Limitations & Future Work¶

Reliance on 7-9B models: It remains to be explored whether larger models (70B+) or GPT-4 class models are more resilient to such distortion.
Limited dataset domains: The three domains evaluated (books, scripts, news) share similar stylistic characteristics. Distortion in highly specialized domains (e.g., medicine, law) may be more pronounced.
Focus on default decoding: The impact of alternative decoding strategies, such as greedy decoding versus beam search, remains unexamined.
Evaluator bias in FActScore: Using Claude 3.5 Sonnet as the judge may introduce systematic evaluation biases.

vs. Shumailov et al. (2023) Model Collapse: Model collapse investigates the training loop, whereas this paper targets the inference loop.
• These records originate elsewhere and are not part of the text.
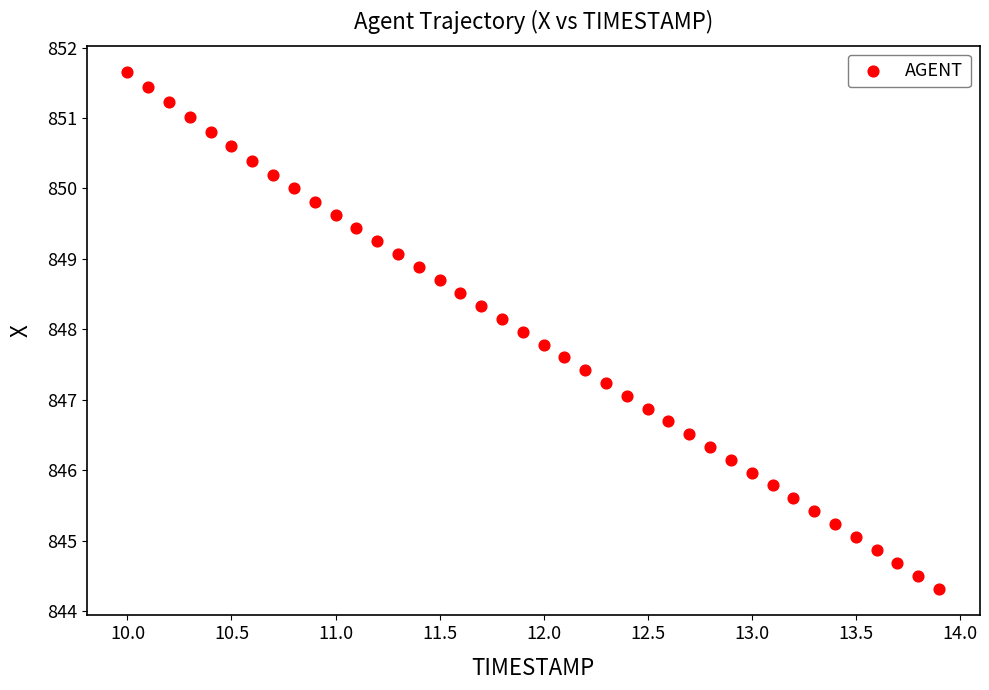

What is the range of X values (max minus min)?

3.9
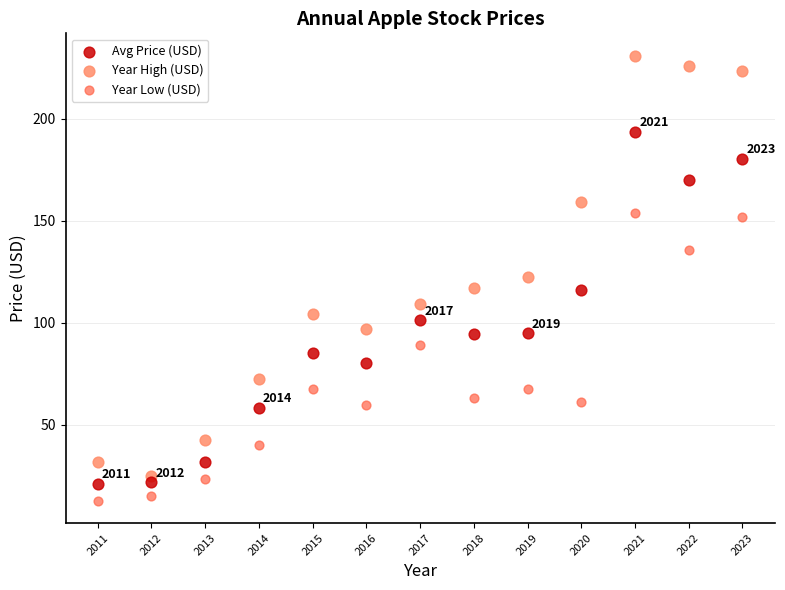

Which series reaches the maximum Y coordinate?

Year High (USD)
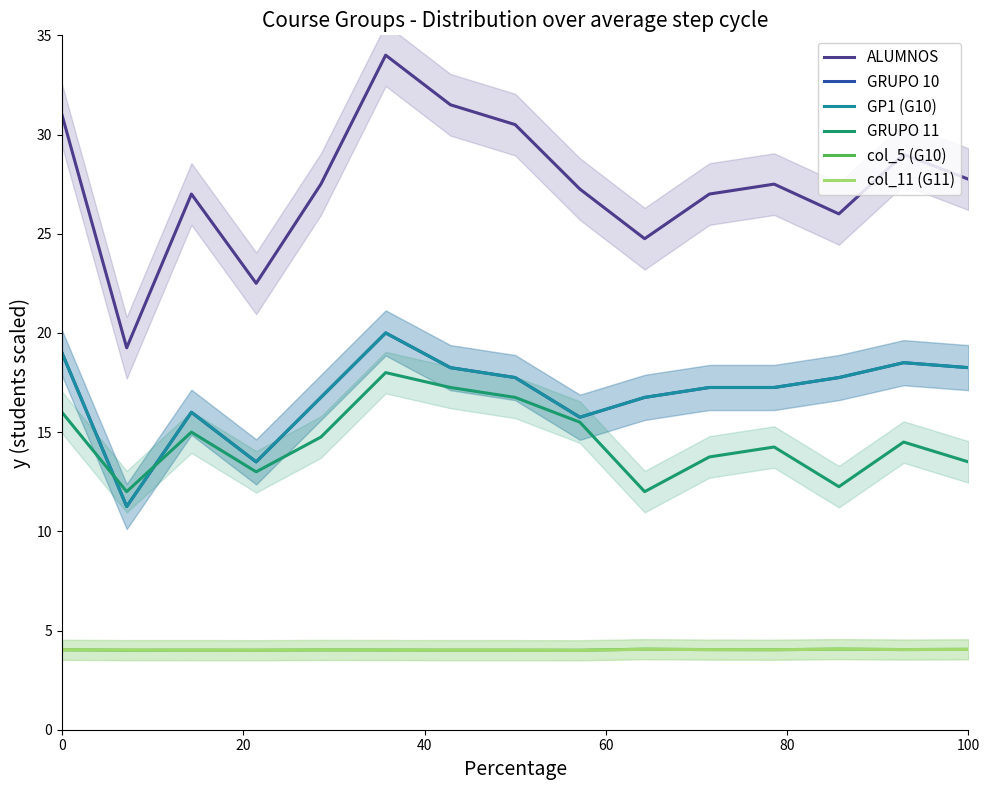

True or false: ALUMNOS and GRUPO 11 intersect in this chart.

False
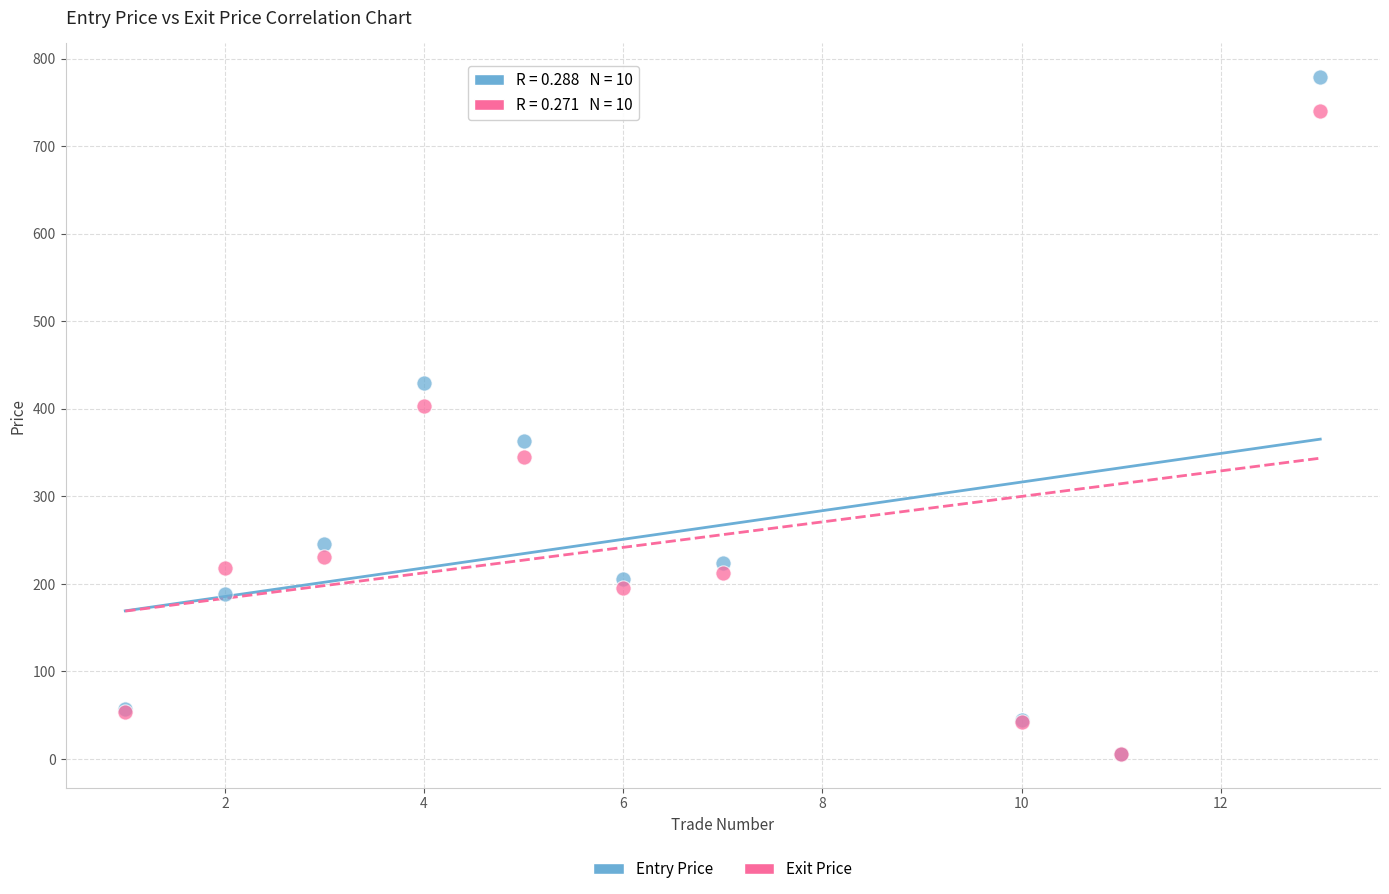

Which series has the largest Y range (max minus min)?

Entry Price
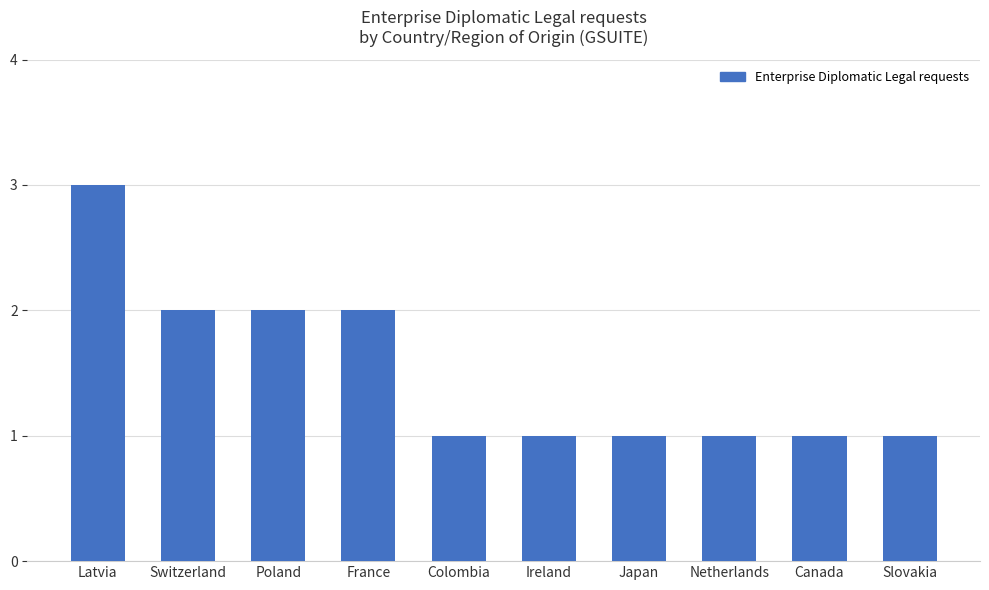

What position from the right is Colombia?

6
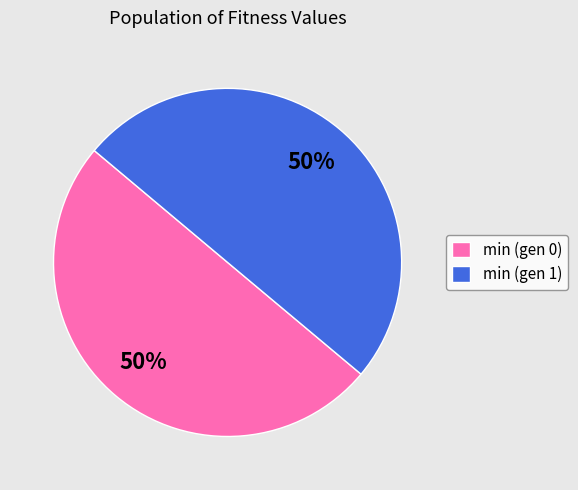

What is the ratio of the value at min (gen 1) to the value at min (gen 0)?

1.0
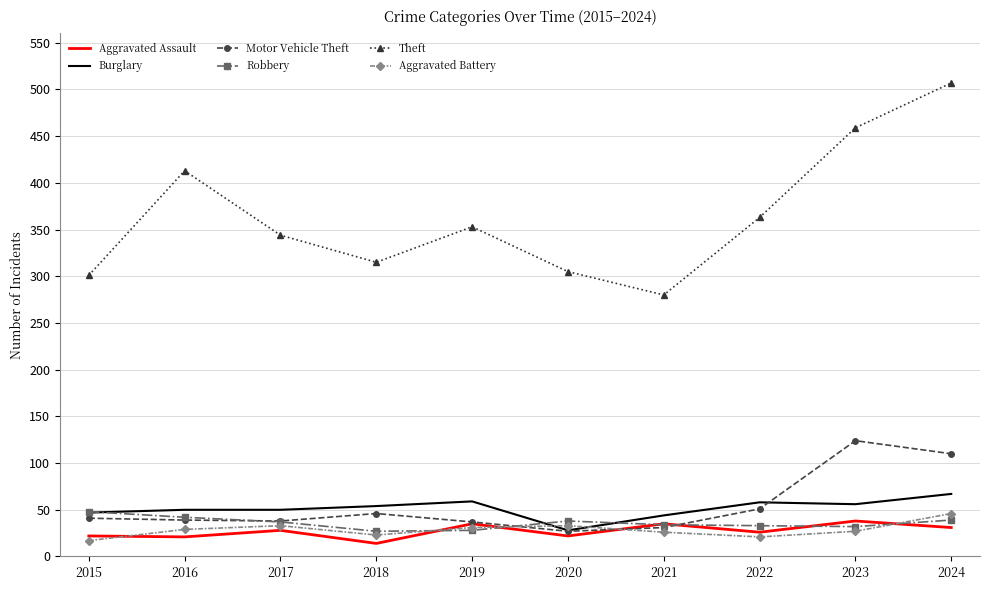

Which series has the widest spread of values?

Theft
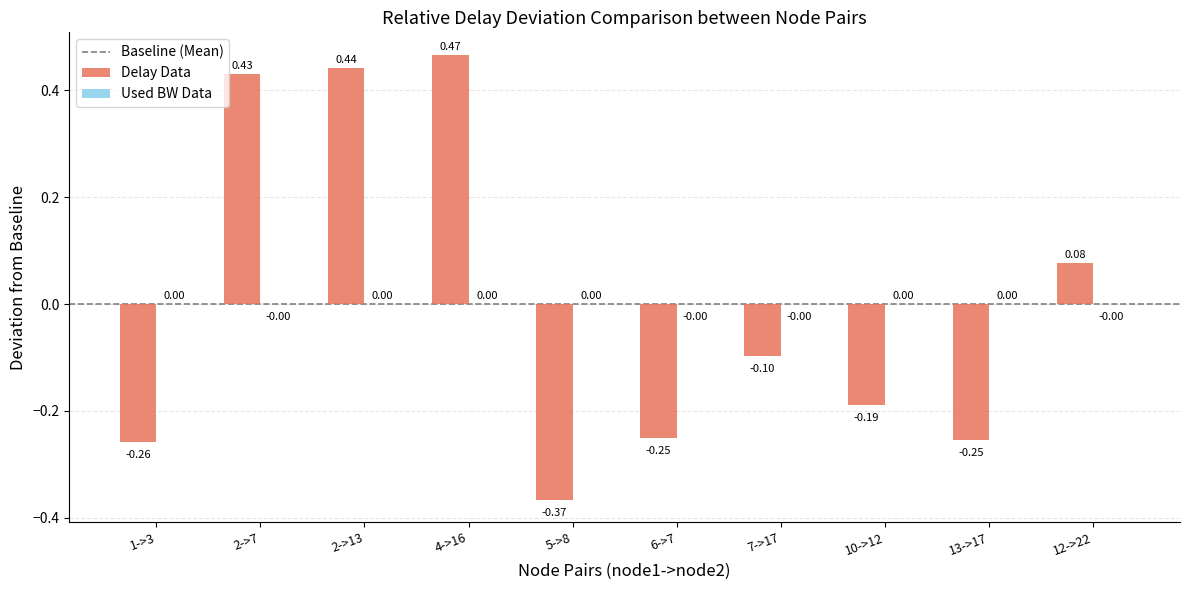

At which category is the sum across all series the highest?

4->16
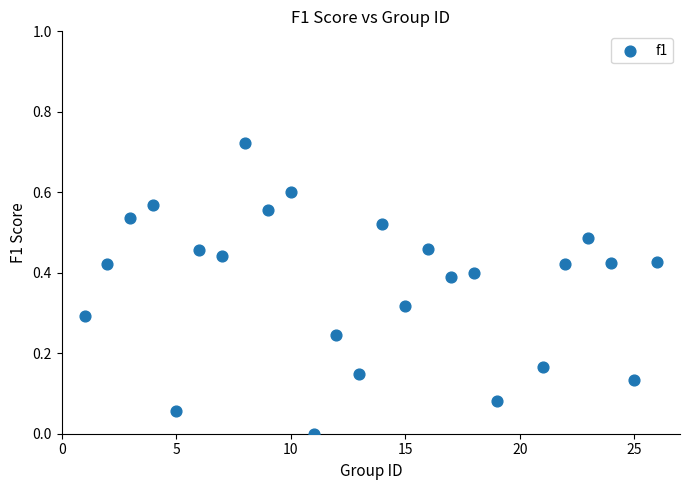

What is the range of X values (max minus min)?

25.0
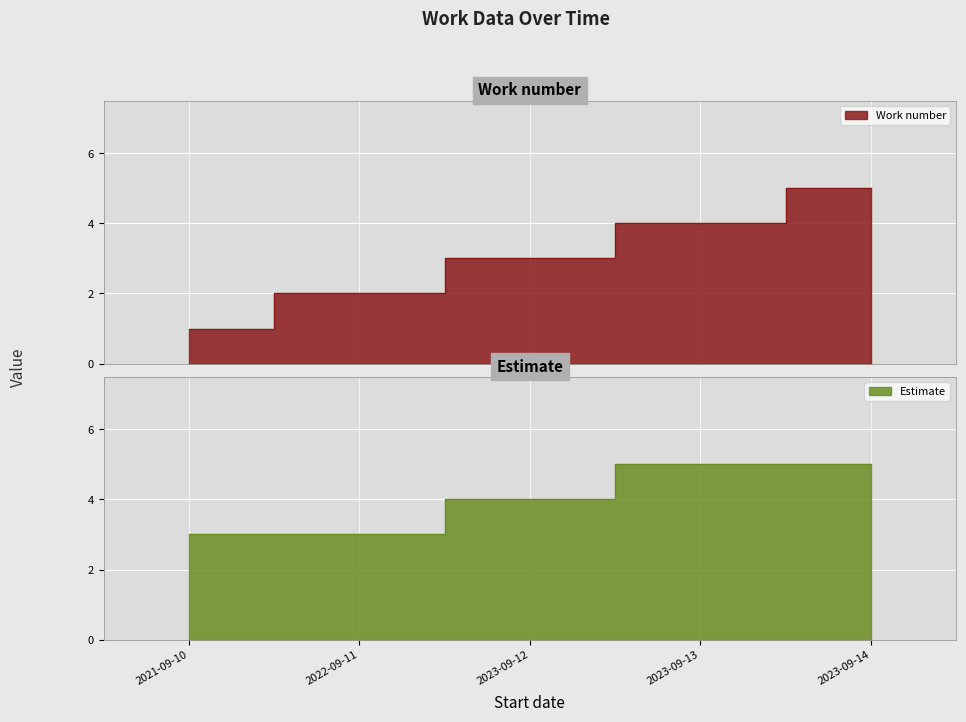

What is the label of the 3rd point from the right?

2023-09-12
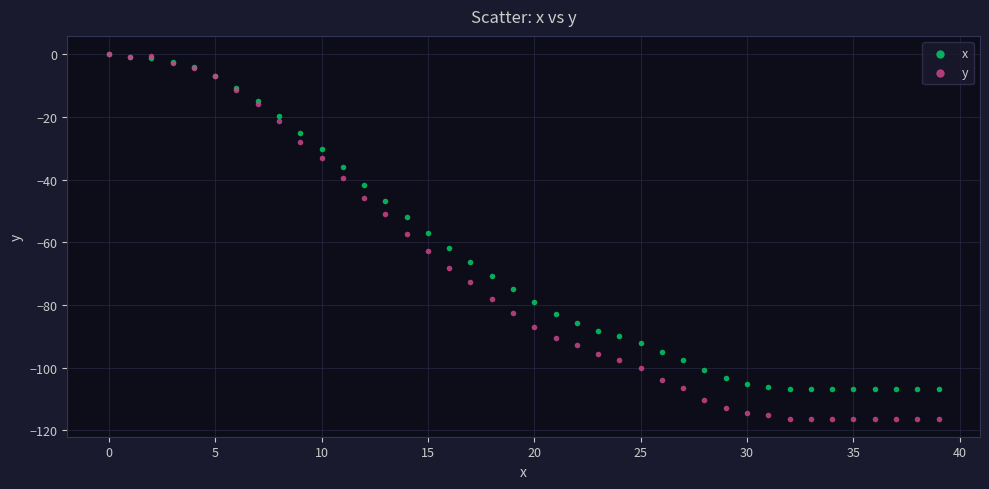

What are all the series names shown in the legend?

x, y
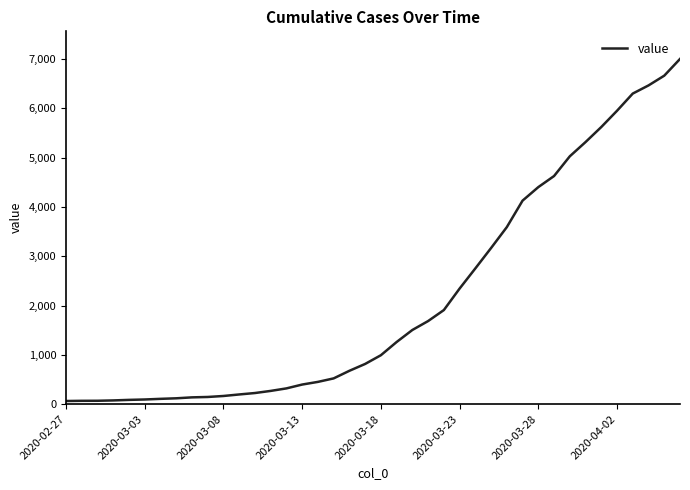

What is the difference between the maximum and minimum values?

6939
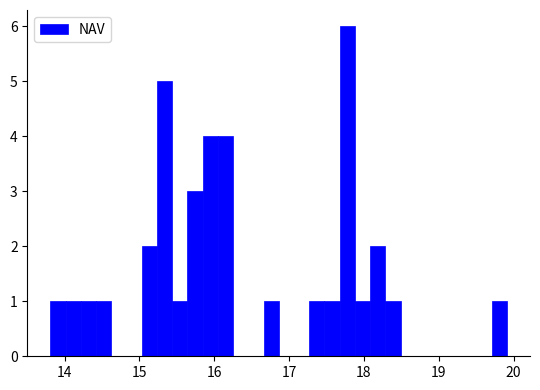

Read against the x-axis, roughly where is the centre of the tallest bar?

17.8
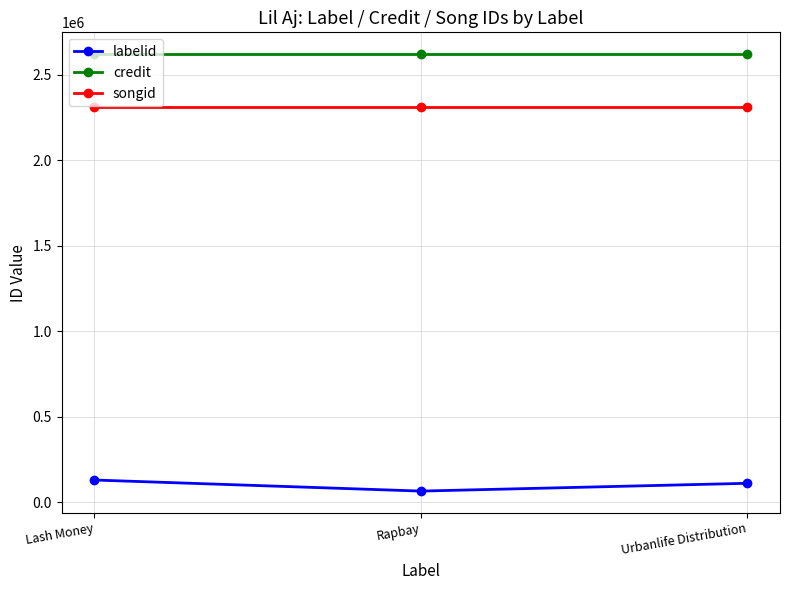

How many labelid values are between 66493 and 131223?

3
Together, they provide a complete picture of the risks present in AI-generated content cycles.
vs. Perez et al. (2024): While Perez et al. examined the evolution of toxicity and positivity in paraphrased chains, this study introduces translation scenarios, multi-model chains, and formal factuality quantification, offering a more extensive perspective.
vs. Peterson (2024) Knowledge Collapse: Knowledge collapse is a broad, macro-level concept, whereas this study offers micro-level, quantifiable evidence of information degradation using concrete translation chains.